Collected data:
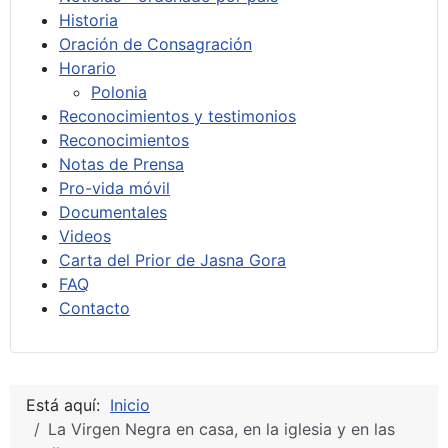
Historia
Oración de Consagración
Horario
Polonia
Reconocimientos y testimonios
Reconocimientos
Notas de Prensa
Pro-vida móvil
Documentales
Videos
Carta del Prior de Jasna Gora
FAQ
Contacto
Está aquí:
Inicio
La Virgen Negra en casa, en la iglesia y en las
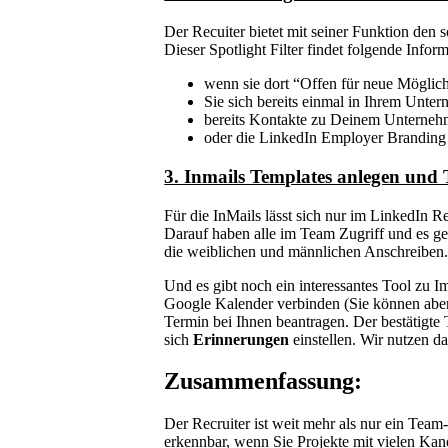
Der Recuiter bietet mit seiner Funktion den
Dieser Spotlight Filter findet folgende Infor
wenn sie dort “Offen für neue Möglichk
Sie sich bereits einmal in Ihrem Unt
bereits Kontakte zu Deinem Unternehme
oder die LinkedIn Employer Branding W
3. Inmails Templates anlegen und 
Für die InMails lässt sich nur im LinkedIn R
Darauf haben alle im Team Zugriff und es ge
die weiblichen und männlichen Anschreiben
Und es gibt noch ein interessantes Tool zu I
Google Kalender verbinden (Sie können aber 
Termin bei Ihnen beantragen. Der bestätigt
sich
Erinnerungen
einstellen. Wir nutzen d
Zusammenfassung:
Der Recruiter ist weit mehr als nur ein Team-
erkennbar, wenn Sie Projekte mit vielen Kand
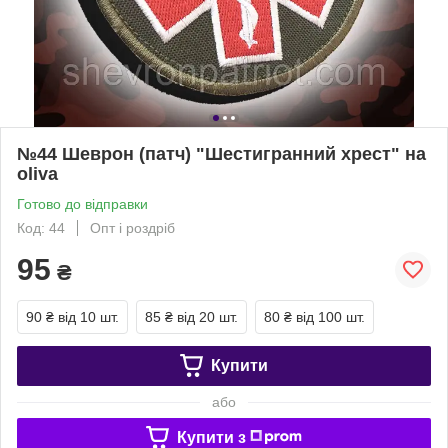
№44 Шеврон (патч) "Шестигранний хрест" на
oliva
Готово до відправки
Код: 44
Опт і роздріб
95
₴
90 ₴
від 10 шт.
85 ₴
від 20 шт.
80 ₴
від 100 шт.
Купити
або
Купити з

*TASK ITEM:* Output a verbatim copy of all entries above; no pictures go in it.

*SOLUTION TO THIS TASK:*
Historia
Oración de Consagración
Horario
Polonia
Reconocimientos y testimonios
Reconocimientos
Notas de Prensa
Pro-vida móvil
Documentales
Videos
Carta del Prior de Jasna Gora
FAQ
Contacto
Está aquí:
Inicio
La Virgen Negra en casa, en la iglesia y en las
Der Recuiter bietet mit seiner Funktion den
Dieser Spotlight Filter findet folgende Infor
wenn sie dort “Offen für neue Möglichk
Sie sich bereits einmal in Ihrem Unt
bereits Kontakte zu Deinem Unternehme
oder die LinkedIn Employer Branding W
3. Inmails Templates anlegen und 
Für die InMails lässt sich nur im LinkedIn R
Darauf haben alle im Team Zugriff und es ge
die weiblichen und männlichen Anschreiben
Und es gibt noch ein interessantes Tool zu I
Google Kalender verbinden (Sie können aber 
Termin bei Ihnen beantragen. Der bestätigt
sich
Erinnerungen
einstellen. Wir nutzen d
Zusammenfassung:
Der Recruiter ist weit mehr als nur ein Team-
erkennbar, wenn Sie Projekte mit vielen Kand
№44 Шеврон (патч) "Шестигранний хрест" на
oliva
Готово до відправки
Код: 44
Опт і роздріб
95
₴
90 ₴
від 10 шт.
85 ₴
від 20 шт.
80 ₴
від 100 шт.
Купити
або
Купити з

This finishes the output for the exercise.